Rosas’ most recent work, which the Belgian company premiered at the 2010 Avignon Festival in the courtyard of the Cloître des Célestins monastery, reminds us how tightly bound up with music the work of Anne Teresa De Keersmaeker remains. Over the last thirty years, the celebrated choreographer has used music ranging from the Beatles to Mahler and Bach to Joan Baez, although Steve Reich remains the composer with whom her compositions remain most closely associated.
"En atendant" was inspired by the Ars Subtilior, a Franco-Flemish musical form from the late Middle Ages.
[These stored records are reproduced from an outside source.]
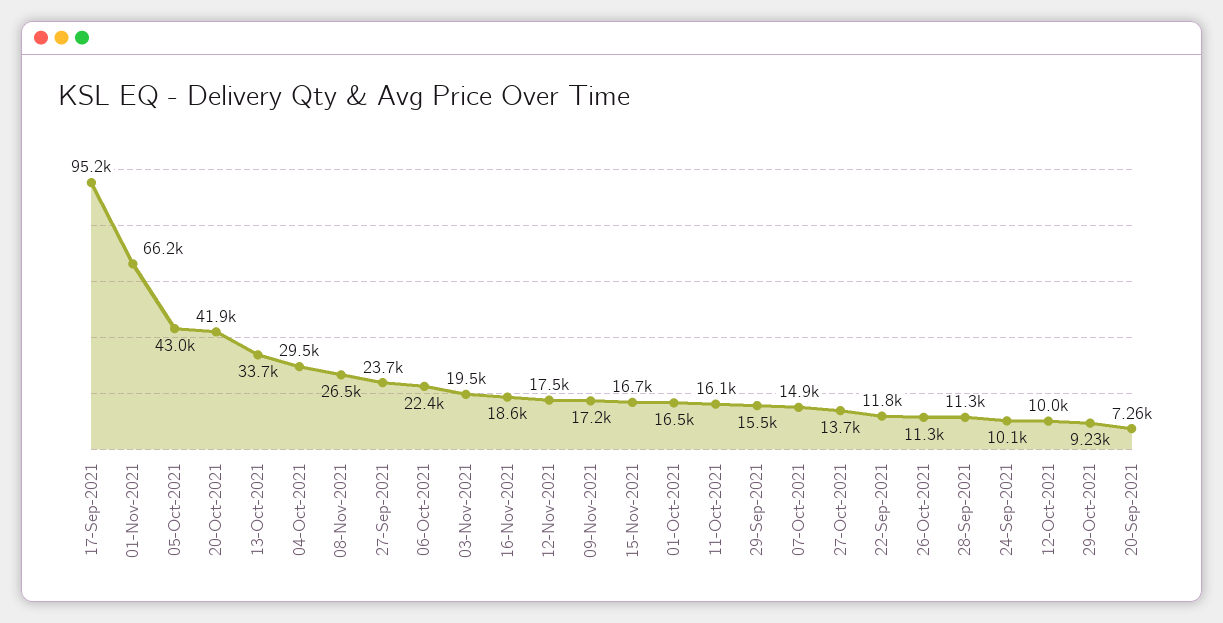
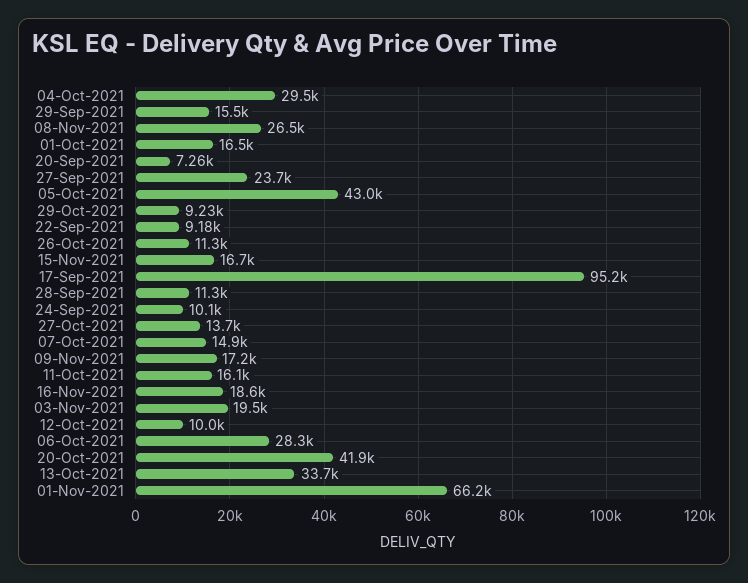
  {
    "17-Sep-2021": 95200,
    "01-Nov-2021": 66200,
    "05-Oct-2021": 43000,
    "20-Oct-2021": 41900,
    "13-Oct-2021": 33700,
    "04-Oct-2021": 29500,
    "08-Nov-2021": 26500,
    "27-Sep-2021": 23700,
-   "06-Oct-2021": 22400,
+   "06-Oct-2021": 28300,
    "03-Nov-2021": 19500,
    "16-Nov-2021": 18600,
-   "12-Nov-2021": 17500,
    "09-Nov-2021": 17200,
    "15-Nov-2021": 16700,
    "01-Oct-2021": 16500,
    "11-Oct-2021": 16100,
    "29-Sep-2021": 15500,
    "07-Oct-2021": 14900,
    "27-Oct-2021": 13700,
-   "22-Sep-2021": 11800,
+   "22-Sep-2021": 9180,
    "26-Oct-2021": 11300,
    "28-Sep-2021": 11300,
    "24-Sep-2021": 10100,
    "12-Oct-2021": 10000,
    "29-Oct-2021": 9230,
    "20-Sep-2021": 7260
  }

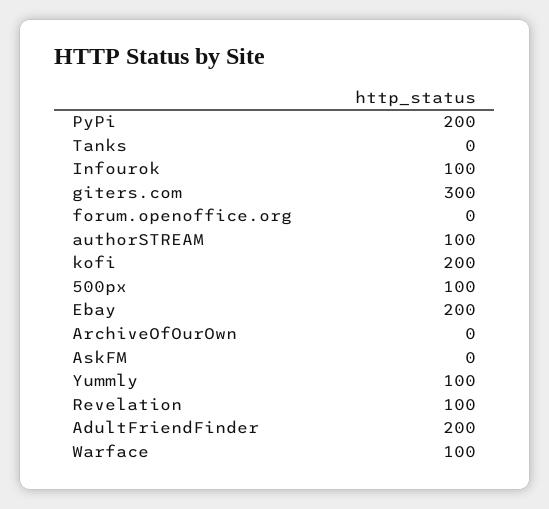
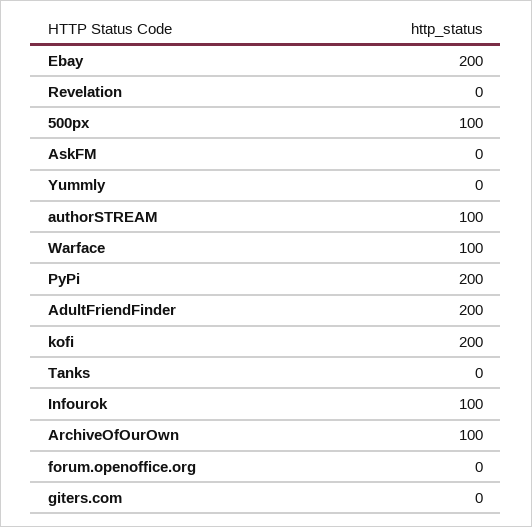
  {
    "PyPi": 200,
    "Tanks": 0,
    "Infourok": 100,
-   "giters.com": 300,
+   "giters.com": 0,
    "forum.openoffice.org": 0,
    "authorSTREAM": 100,
    "kofi": 200,
    "500px": 100,
    "Ebay": 200,
-   "ArchiveOfOurOwn": 0,
+   "ArchiveOfOurOwn": 100,
    "AskFM": 0,
-   "Yummly": 100,
+   "Yummly": 0,
-   "Revelation": 100,
+   "Revelation": 0,
    "AdultFriendFinder": 200,
    "Warface": 100
  }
The fruit of a dying age, the music combines the cerebral with the intellectual, the mystical with the sensual. Might De Keersmaeker be drawing parallels between our times and the Plague Years—another era which witnessed the unravelling of its social, religious and political fabric? Or could she be highlighting, once again, the value of a minimal approach to expressive means?
In the work, which was created for an open space, dancers dressed in plain black robes or naked move organically, sometimes to the sound of the music, sometimes in silence, their breaths uniting with those of the musicians and the soprano to form a single entity. Enlisting the aid of symbolic props and the lighting, De Keersmaeker choreographs each individual dancer’s relationship with the music with singular skill to weave a work of impressive beauty.
"En atendant" is both profound and poetic, simple and meaningful.